Desde ARCO, la subdirectora de la feria es una mujer. Ella, Maribel López, califica de «interesante» esta propuesta aunque cree que ellos como institución no pueden luchar contra esta injusticia: «Es una decisión de cada uno cómo pelear contra esto. Un negocio privado decide qué artistas representar. No estoy segura de que haya una manera externa de cambiar esto». López tiene claro que «existe una desigualdad» y confía en que «en el futuro se equiparen las cifras. Somos mucho más conscientes ahora de esto. Ya nunca va a ser igual y todo mejorará. Ha calado el mensaje». La feria madrileña, en cualquier caso, no se ha cansado de repetir que todas sus comisarias son mujeres: Lorena Martínez de Corral, María de Corral y Catalina Lozano en Diálogos; Stefanie Hessler e Ilaria Giani en Opening; y Chus Martínez, Elise Lammer y Rosa Lleó en Futuro.

Una bella obra en Aural recorre la labor de muchas brillantes mujeres acalladas hasta la muerte. En consonancia, su autora, Concha Jerez, coincide con sus compañeras al señalar el término «lucha» para definir su acción, aunque siempre desde el pacifismo: «Nadie nos ha regalado nada, aunque las luchas de las mujeres no son agresivas sino de insistencia», destaca, para realizar una oda a todo lo conseguido por el sexo femenino. «Siempre hemos peleado. La democracia, poder votar, la educación… Nada se nos ha regalado», afirma.

Concha Jerez, delante de una de sus obras en el estand de Aural
Concha Jerez, delante de una de sus obras en el estand de Aural - ABC

Las mujeres se reivindican

Más allá de las autoras, las galerías de arte también se suman a acciones como la de «Estamos aquí», aunque desde una posición más cauta. Carolina Parra, de T20, se muestra a favor de iniciativas de esta naturaleza, pero reconoce que, a su juicio, el machismo no es tal en el mundo del arte. «El derecho a expresarse lo tiene todo el mundo. Reivindicarse y hacerse oír siempre es positivo», asegura.
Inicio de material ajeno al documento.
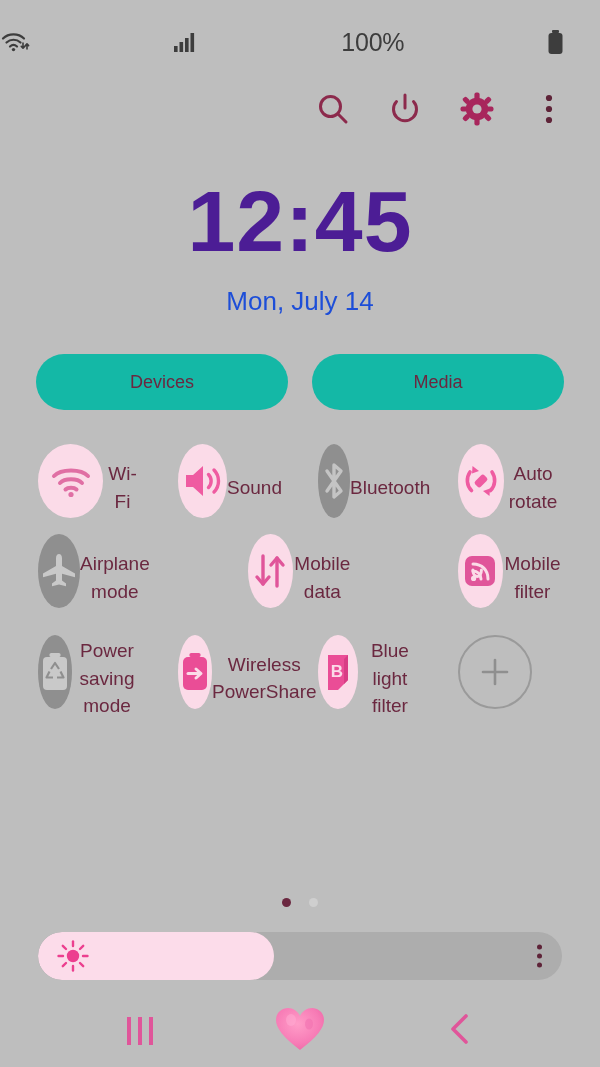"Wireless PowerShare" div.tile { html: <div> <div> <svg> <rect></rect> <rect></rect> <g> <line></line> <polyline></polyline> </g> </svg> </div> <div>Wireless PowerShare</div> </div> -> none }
Desde NF Galería, Idoia Fernández habla de «llamar la atención» sobre «fallos» que hay en el sistema. «Creo que la desigualdad se está corrigiendo, aunque el gran desequilibrio se da entre las artistas», señala la galerista, mientras se posiciona sobre situar a la mujer en el mapa: «Hay que hacer un poco de presión porque si no, no cambiamos nada».
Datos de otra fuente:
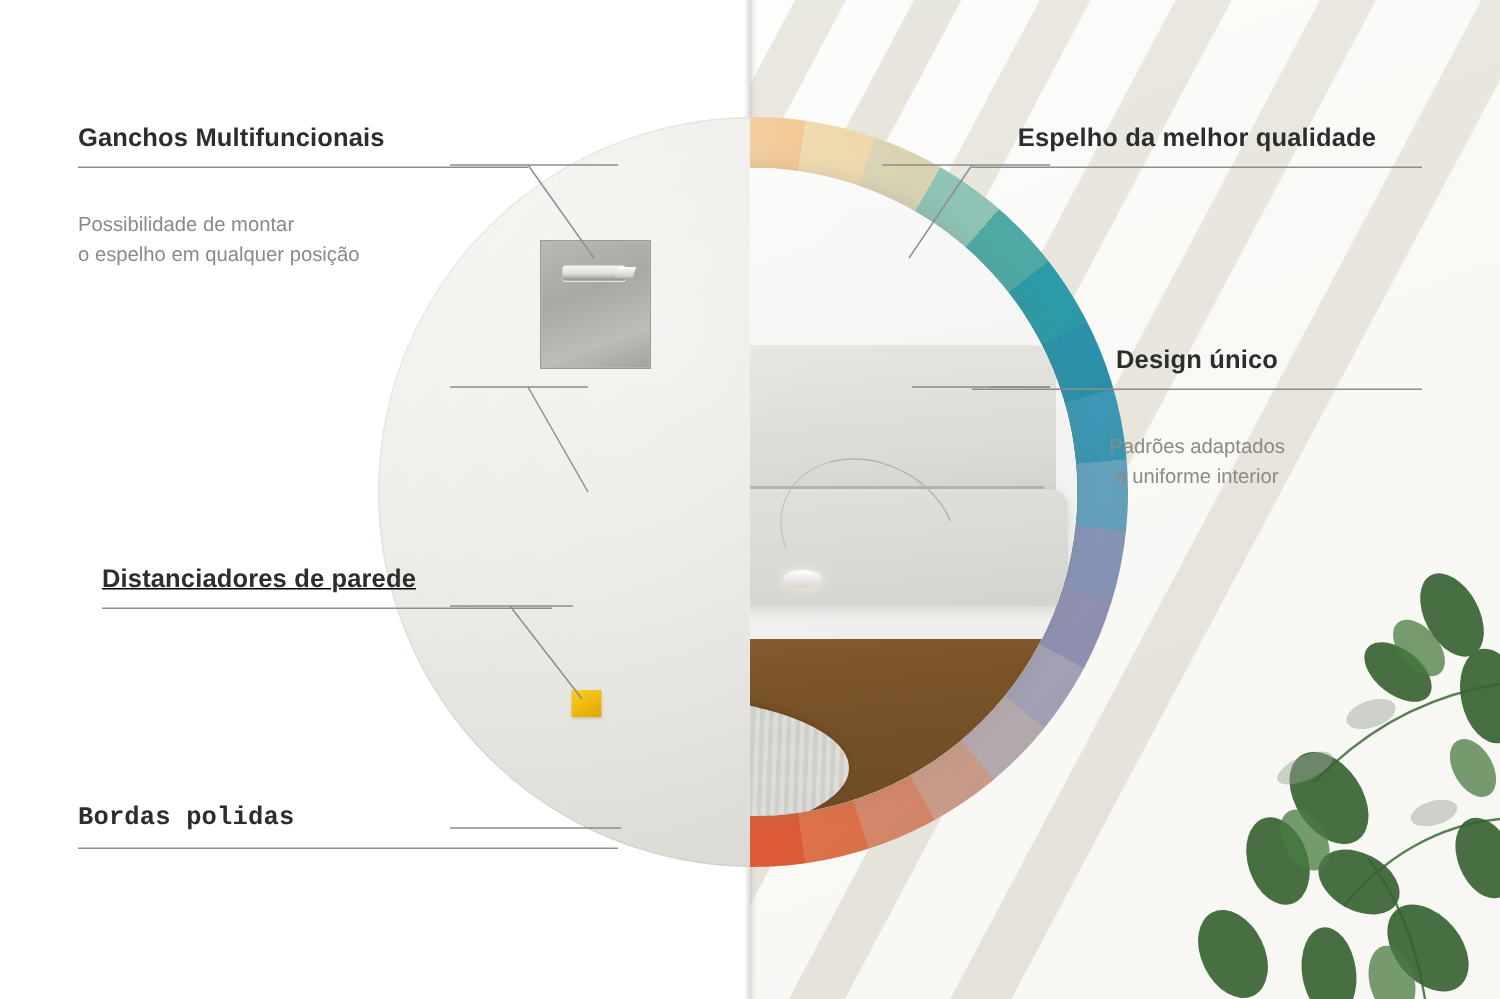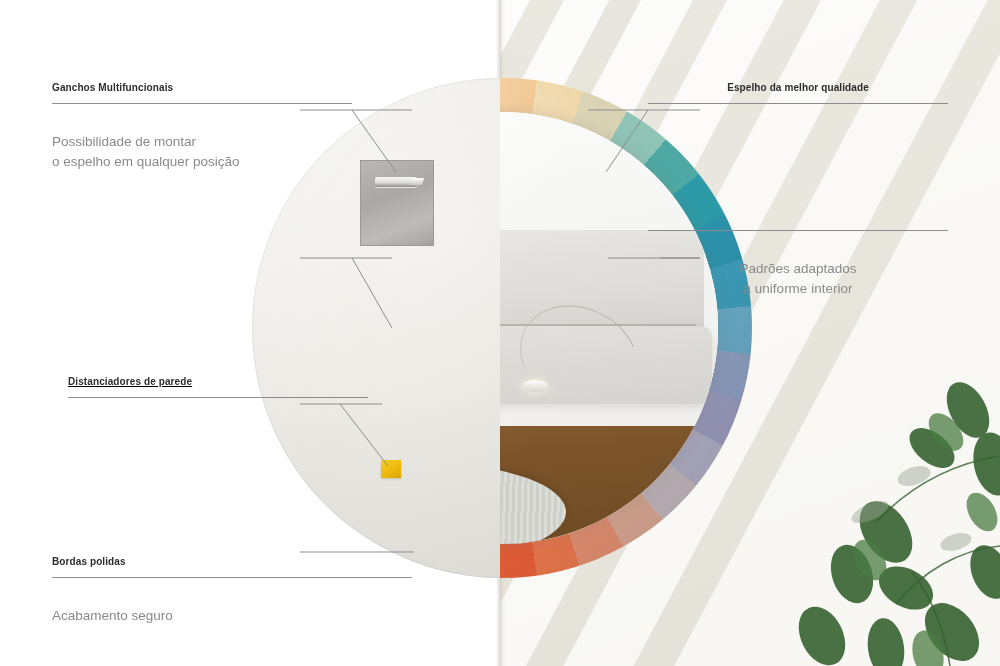"Ganchos Multifuncionais" .callout h3 { font-size: 10px -> 17px }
Una posición más de protesta, entre galeristas, la mantiene Silvia Ortiz, de Travesía Cuatro. «Las mujeres hemos estado silenciadas durante la Historia del Arte. Ahora pedimos que se nos dé la visibilidad que merecemos, que es la misma que la de los hombres».
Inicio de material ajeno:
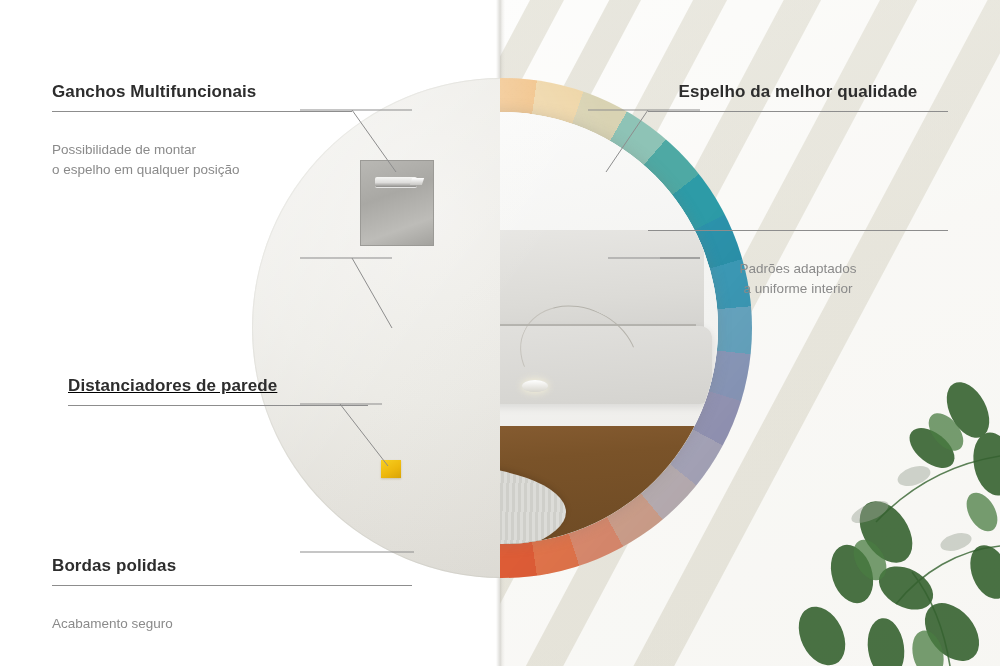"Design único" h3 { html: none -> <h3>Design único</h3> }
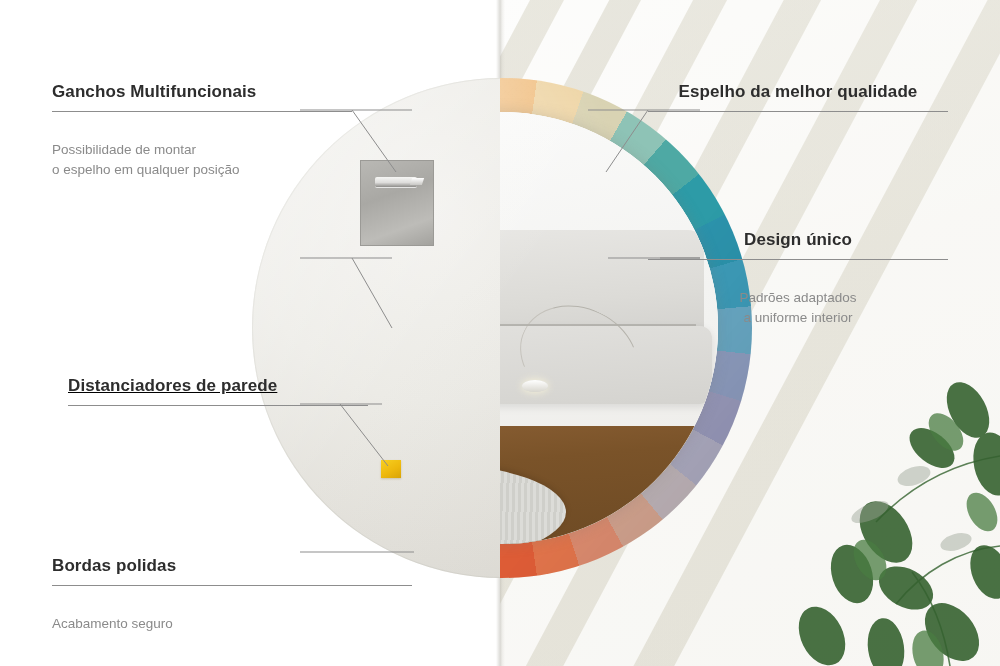"Bordas polidas" .c4 { font-family: none -> Liberation Mono, monospace; top: 556px -> 536px }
La ruta para salir de Ifema es la misma que hicimos al entrar pero ahora nos marchamos sabiendo que al final del camino también hay mujeres artistas. Porque, al fin y al cabo, se han señalado ellas mismas, literalmente, poniendo el punto sobre sus cabezas para recorrer juntas una senda sinuosa al grito de «Estamos aquí».